Dosyanın incelenmesinde davanın açılmasından kısa bir süre sonra, 18.03.2010 günü ihtiyati tedbirle, İİK’nun 179/b maddesindeki tedbirleri dahi aşan tedbirler verildiği ve zaten 12.04.2011 günlü karara kadar, tedbirle bir yıldan fazla süre geçirildiği anlaşılmıştır. Bu bir yıllık sürede şirketin mali raporlarında ciddiye alınır bir düzelme görülmemekle birlikte, dönemsel zararın neredeyse belli bir banda yerleştiği ve sabit kaldığı görülmüştür. TOKİ ile yazışma yapılarak ödemenin akıbeti araştırılmamış, Bakanlıkla devam eden dava hakkında da bir inceleme yoluna gidilmemiştir. Yargılama aşamasında ...’da yaşanan siyasi ve iktisadi karmaşanın gözden kaçırılmış ve olayların projedeki bu unsur üzerindeki etkisi üzerinde durulmamış olması da hatalı değerlendirme ve eksik inceleme niteliğindedir. Yine bilirkişi incelemesinde açıkça vurgulanan alacak senetleri ve sipariş avansları hakkında doyurucu bilgi verilmemiştir.
Dönem bilânçolarında ticari alacakların sürekli biçimde arttığı, bunların tahsili için ne gibi işlemlerin yapıldığı hususu davacı yanca açıklanmamıştır. Davacının ticari borçları 14.062.464,00 TL iken, bankalara olan borçları 1.175.587,00 TL olup, göreceli olarak düşük orandaki bankalarla anlaşmanın mı, yoksa tedarikçi alacaklarının yapılandırılmasının mı iyileşmeye daha fazla katkı sağlayabileceği üzerinde de durulmamıştır. Öte yandan kısa vadeli borçların artışı da değerlendirilmemiştir.

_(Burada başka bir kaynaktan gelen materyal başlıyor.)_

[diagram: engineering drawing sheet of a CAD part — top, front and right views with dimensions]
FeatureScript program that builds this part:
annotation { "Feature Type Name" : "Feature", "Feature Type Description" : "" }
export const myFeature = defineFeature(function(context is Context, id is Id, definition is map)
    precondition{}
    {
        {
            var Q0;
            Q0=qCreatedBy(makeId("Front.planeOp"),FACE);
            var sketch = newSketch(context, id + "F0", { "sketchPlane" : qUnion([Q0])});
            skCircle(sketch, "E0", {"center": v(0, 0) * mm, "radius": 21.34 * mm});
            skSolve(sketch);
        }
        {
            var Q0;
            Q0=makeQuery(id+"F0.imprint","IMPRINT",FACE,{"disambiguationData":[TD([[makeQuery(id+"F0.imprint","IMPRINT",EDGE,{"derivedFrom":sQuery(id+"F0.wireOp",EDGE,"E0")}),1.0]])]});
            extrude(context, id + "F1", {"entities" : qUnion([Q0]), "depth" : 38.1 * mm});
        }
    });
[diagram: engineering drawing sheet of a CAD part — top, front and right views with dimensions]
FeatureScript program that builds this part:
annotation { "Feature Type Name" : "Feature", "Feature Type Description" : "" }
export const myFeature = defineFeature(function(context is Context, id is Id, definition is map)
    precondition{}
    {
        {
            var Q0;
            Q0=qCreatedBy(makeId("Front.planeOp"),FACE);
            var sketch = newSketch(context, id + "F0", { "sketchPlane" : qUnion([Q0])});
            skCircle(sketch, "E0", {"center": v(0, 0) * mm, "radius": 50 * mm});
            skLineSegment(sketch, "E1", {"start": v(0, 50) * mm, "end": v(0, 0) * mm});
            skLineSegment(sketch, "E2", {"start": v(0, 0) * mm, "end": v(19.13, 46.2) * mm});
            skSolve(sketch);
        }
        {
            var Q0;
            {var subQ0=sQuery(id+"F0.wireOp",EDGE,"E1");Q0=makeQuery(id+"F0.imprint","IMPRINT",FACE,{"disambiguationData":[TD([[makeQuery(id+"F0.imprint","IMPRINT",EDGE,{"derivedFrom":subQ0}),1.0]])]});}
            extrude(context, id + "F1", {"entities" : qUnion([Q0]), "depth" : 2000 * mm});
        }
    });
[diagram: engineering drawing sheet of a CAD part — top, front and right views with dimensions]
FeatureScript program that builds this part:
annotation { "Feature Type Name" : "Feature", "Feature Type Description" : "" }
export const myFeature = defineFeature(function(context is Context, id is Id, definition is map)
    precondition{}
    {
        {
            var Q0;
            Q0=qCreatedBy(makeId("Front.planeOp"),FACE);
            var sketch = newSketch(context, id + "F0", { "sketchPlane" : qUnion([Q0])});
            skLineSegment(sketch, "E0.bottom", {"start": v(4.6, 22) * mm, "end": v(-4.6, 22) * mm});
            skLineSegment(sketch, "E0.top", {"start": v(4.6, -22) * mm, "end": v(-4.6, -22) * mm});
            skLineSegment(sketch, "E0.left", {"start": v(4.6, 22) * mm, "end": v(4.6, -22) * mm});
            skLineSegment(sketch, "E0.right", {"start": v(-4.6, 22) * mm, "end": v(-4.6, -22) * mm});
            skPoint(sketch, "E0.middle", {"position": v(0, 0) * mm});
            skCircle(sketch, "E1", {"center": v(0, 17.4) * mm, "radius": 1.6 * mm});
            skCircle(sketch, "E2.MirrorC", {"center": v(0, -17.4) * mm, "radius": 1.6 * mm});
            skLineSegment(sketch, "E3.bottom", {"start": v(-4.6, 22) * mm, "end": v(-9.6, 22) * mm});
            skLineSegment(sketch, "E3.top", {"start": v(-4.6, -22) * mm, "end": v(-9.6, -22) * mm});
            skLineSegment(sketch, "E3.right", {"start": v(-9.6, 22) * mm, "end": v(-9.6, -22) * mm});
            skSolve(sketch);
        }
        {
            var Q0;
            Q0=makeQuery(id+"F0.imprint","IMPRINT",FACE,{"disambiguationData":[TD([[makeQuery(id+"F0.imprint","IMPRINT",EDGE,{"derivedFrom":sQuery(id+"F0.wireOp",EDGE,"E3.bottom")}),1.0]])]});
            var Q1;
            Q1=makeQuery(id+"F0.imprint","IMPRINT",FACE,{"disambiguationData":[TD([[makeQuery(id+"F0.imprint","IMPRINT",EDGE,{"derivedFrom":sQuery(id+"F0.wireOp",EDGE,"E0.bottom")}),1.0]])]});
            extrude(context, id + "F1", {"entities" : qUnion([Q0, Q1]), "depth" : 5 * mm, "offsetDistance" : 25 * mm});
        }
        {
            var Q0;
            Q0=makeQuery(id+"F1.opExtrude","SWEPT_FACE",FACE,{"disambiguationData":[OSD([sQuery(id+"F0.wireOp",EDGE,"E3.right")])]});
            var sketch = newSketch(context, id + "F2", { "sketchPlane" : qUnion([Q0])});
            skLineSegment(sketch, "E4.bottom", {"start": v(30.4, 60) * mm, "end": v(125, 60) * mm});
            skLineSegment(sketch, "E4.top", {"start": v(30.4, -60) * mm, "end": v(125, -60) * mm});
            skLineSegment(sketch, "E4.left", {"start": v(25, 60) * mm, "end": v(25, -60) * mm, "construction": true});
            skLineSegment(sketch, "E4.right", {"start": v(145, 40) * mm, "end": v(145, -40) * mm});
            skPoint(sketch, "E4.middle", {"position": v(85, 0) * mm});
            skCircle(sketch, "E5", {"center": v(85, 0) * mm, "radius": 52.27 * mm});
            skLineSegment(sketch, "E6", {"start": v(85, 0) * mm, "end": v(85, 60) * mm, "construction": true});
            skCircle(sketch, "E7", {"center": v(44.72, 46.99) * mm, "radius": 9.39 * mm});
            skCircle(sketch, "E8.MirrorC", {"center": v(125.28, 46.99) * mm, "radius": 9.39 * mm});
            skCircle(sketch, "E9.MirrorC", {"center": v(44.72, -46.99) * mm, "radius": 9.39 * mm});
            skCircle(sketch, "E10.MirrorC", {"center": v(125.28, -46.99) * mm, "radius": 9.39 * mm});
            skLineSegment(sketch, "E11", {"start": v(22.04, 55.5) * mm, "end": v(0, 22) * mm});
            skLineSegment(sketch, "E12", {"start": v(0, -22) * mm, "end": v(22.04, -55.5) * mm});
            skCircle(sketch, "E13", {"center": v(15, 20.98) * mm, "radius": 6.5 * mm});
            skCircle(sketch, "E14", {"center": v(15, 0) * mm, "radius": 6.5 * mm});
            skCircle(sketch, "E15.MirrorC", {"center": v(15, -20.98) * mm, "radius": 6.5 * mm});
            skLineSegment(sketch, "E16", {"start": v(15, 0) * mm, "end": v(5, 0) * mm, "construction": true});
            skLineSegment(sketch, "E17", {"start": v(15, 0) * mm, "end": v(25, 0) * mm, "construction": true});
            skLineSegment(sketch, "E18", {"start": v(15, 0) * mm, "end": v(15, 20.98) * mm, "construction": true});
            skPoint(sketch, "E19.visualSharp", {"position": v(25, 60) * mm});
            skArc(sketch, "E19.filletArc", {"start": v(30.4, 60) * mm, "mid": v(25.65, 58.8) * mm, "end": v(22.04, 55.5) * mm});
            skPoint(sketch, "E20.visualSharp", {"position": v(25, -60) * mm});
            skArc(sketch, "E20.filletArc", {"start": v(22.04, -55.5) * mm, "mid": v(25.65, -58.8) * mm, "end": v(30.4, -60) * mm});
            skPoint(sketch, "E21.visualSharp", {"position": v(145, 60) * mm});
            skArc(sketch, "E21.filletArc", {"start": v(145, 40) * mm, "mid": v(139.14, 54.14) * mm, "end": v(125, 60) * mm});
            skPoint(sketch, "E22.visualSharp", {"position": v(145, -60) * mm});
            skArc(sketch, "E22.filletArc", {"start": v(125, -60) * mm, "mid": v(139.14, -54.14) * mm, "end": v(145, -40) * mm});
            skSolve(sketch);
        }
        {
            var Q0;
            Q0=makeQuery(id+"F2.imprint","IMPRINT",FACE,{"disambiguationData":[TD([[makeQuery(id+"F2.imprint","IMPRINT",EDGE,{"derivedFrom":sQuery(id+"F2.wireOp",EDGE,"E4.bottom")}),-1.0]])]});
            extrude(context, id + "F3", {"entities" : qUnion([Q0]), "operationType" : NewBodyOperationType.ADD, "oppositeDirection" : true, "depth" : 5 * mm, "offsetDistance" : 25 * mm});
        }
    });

Yukarıda açıklanan ilkeler ve somut olaya ilişkin veriler bir arada değerlendirildiğinde, davacının yeterli bilgi vermediği, gerekli açıklamaları yapmadığı; bilirkişi raporunun da kendi içindeki çelişkiler nedeniyle hükme esas alınamayacağı anlaşıldığından mahkemece, konusunda uzman bilirkişilerden oluşturulacak yeni bir kuruldan, dava tarihi ve yargılama sürecini de içine alacak şekilde rapor alınması ve varılacak uygun sonuca göre bir karar verilmesi gerekirken eksik inceleme ve hatalı değerlendirmeye dayalı olarak yazılı şekilde hüküm kurulması isabetsiz olduğu gibi, infazı ve denetimi kabil olmayacak şekilde “bu dava ile ilgili verilen tüm tedbir kararlarının aynen devamına” yazılmak suretiyle karar verilmesi de doğru görülmemiştir.
SONUÇ: Yukarıda açıklanan nedenle, hükmün BOZULMASINA, peşin alınan harçların istek halinde iadesine, kararın tebliğinden itibaren 10 gün içerisinde karar düzeltme yolu açık olmak üzere 03.05.2012 tarihinde oybirliğiyle karar verildi.